Australia’s central bank anticipates that the drag from tight financial conditions is lessening, which should support the economy in maintaining near full employment while inflation moves back toward its target range. This outlook was presented by Reserve Bank of Australia (RBA) Assistant Governor Christopher Kent. Kent, the RBA’s lead on financial markets, pointed to indicators such as narrowing loan spreads and households increasing mortgage payments due to lower interest rates as evidence of these easing conditions.

Credit growth has also seen an uptick, driven by increased housing demand. Additionally, strong competition among lenders and favourable funding costs have provided a boost to business borrowing. “Our forecasts imply that the tightness in financial conditions has eased, which will help to keep the economy in balance in the period ahead, with full employment and inflation moving toward the centre of the target range,” Kent stated in a speech to the CFA Society Australia in Sydney on Thursday. The RBA’s inflation target is within a 2-3 per cent band.

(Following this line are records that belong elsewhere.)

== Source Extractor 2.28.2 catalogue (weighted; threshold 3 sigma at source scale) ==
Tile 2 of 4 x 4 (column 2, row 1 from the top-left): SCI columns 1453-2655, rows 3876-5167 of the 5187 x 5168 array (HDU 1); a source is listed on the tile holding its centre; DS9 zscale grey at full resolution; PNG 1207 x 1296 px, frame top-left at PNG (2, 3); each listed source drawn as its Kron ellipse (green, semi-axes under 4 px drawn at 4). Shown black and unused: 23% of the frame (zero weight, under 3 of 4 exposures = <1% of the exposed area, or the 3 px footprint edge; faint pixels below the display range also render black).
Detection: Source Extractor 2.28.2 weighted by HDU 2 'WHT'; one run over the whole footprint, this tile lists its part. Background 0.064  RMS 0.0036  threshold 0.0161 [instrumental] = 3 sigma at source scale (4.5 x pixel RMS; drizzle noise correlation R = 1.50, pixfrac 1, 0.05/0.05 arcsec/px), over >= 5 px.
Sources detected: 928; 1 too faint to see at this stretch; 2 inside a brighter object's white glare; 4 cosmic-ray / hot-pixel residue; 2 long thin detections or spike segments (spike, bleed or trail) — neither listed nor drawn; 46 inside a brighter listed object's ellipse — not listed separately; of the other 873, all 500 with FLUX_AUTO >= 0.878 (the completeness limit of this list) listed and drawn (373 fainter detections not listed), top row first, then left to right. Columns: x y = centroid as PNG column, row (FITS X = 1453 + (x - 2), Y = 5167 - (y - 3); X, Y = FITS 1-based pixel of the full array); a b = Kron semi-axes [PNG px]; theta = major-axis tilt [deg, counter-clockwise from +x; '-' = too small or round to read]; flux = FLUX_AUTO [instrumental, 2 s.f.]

Kent’s remarks follow comments made by his colleague Sarah Hunter a day earlier, who suggested that Australia’s underlying inflation for the September quarter is likely to be stronger than initially projected by the RBA, signaling a slightly more hawkish perspective. These combined statements highlight the central bank’s belief that recent policy easing, which includes three interest rate cuts this year, along with improving credit conditions, are assisting the economy in achieving a better equilibrium after a period of constraint.

Officials believe this is consistent with inflation gradually returning to the desired target. However, they have also cautioned that the economic outlook remains uncertain as they await the release of third-quarter price data.